Tuesday of the Seventeenth Week in Ordinary Time

Ex 33:7-11; 34:5-9,28; Ps 103:6-13; Mt 13:36-43

A lifetime of conversion is God’s plan for all of us.  We, too, are expected to speak to God face to face, as one man speaks to another.  Such is the goal and purpose of our prayer. Prayer is like that meeting tent that Moses set up outside the camp where anyone who wished to consult the Lord should come and enter.  These encounters transform us, not God.  We do not change the mind of God rather; we pray so that we might have the Mind of Christ, and long to do the Father’s will more than our own will.  Jesus, the Lord, meets with his disciples away from the crowds and he explains to them the parable of the weeds in the field.  We, too are called away from the hustle and bustle of our daily living to meet the Lord face and face and to seek an understanding of His Word.  During our encounters with the Lord, here at Mass, we come to know how merciful and gracious is the Lord, slow to anger and rich in kindness and fidelity.


Like Joshua, son of Nun, we, too, are caught up in the glory and wonder of Moses talking face to face with the Lord.  We don’t want to move out of our tent of meeting, the liturgy, where we speak to the Lord face to face; we want to linger at the liturgy and savor the mystery of his presence.  Sometimes, we even spend a whole Lent, forty days and forty nights, without eating and drinking our own food.  Indeed, we eat and drink every word that comes from the mouth of the Lord.  In the presence of the holy, holy, holy Lord we can’t help but recognize our wickedness handed on for generations, and we bow down and ask for mercy.  We, too, seek the Lord’s company for we live among a stiff-necked people.  Yet, the Lord pardons our wickedness and sins; He receives us as his own.

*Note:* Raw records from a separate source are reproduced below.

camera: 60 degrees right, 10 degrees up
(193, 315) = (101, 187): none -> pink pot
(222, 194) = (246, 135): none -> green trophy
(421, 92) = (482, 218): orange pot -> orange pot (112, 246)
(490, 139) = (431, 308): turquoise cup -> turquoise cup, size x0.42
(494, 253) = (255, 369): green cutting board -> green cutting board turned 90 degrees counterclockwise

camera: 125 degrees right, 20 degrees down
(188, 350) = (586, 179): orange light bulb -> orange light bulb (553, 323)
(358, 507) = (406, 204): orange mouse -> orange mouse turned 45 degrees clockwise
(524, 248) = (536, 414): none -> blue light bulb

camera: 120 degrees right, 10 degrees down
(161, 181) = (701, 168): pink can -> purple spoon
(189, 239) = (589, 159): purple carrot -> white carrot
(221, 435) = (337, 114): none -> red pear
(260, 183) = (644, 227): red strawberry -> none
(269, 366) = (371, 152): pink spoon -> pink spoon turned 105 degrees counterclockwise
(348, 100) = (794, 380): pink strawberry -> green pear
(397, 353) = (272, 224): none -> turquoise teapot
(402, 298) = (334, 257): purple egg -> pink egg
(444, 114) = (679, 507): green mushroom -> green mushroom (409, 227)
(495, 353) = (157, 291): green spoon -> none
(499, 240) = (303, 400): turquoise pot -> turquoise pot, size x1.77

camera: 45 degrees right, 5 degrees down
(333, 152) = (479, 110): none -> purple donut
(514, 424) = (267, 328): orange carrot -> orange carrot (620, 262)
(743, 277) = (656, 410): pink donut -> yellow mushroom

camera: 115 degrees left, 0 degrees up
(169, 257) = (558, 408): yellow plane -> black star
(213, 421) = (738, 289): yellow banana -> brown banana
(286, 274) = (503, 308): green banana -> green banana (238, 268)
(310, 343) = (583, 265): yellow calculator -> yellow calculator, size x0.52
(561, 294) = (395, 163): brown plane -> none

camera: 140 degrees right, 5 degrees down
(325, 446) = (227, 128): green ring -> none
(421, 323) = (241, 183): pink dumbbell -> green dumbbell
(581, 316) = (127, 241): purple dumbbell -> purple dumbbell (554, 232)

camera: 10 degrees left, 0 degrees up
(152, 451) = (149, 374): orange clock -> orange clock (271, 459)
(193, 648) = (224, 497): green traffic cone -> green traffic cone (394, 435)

In this place of intimacy with the Lord Jesus we learn about the future.  Not just our future, but also the future of the whole world. Indeed, the Son of Man will send his angels to gather all evildoers and those who caused others to sin into the fiery furnace.  These will wail and grind their teeth.  These have ears but hear not.  The weeds sown by the Evil One can bring us despair and defeat, or they can be recognized for what they are in the blazing sunshine of His Glory.  The future holds justice—true justice and total mercy—for this we long.  In our waiting and in our longing we take refuge in prayer.  In this tent of meeting we come face to face with the Lord who has taken on the face of our humanity even as he reveals the Face of God. Here, where we are so familiar, there is such gracious kindness and tender mercy.  Here, the Father has compassion on his children through His Only Begotten Son, Jesus Christ.  Here, the Father breathes on us the Holy Spirit and we finally begin to live in the fear of the Lord.  No longer are we afraid of God, who pardons our wickedness and sins.  Rather, we live in the Holy Spirit’s gift of the Fear of the Lord through we are no longer afraid of God.  Here the Lord receives us, as his own, and we recognize in His Face our own transformed humanity.  The glory for which we were created and toward which we journey—taking time to linger in the tent of meeting to hear his voice: “I am God and you are not.”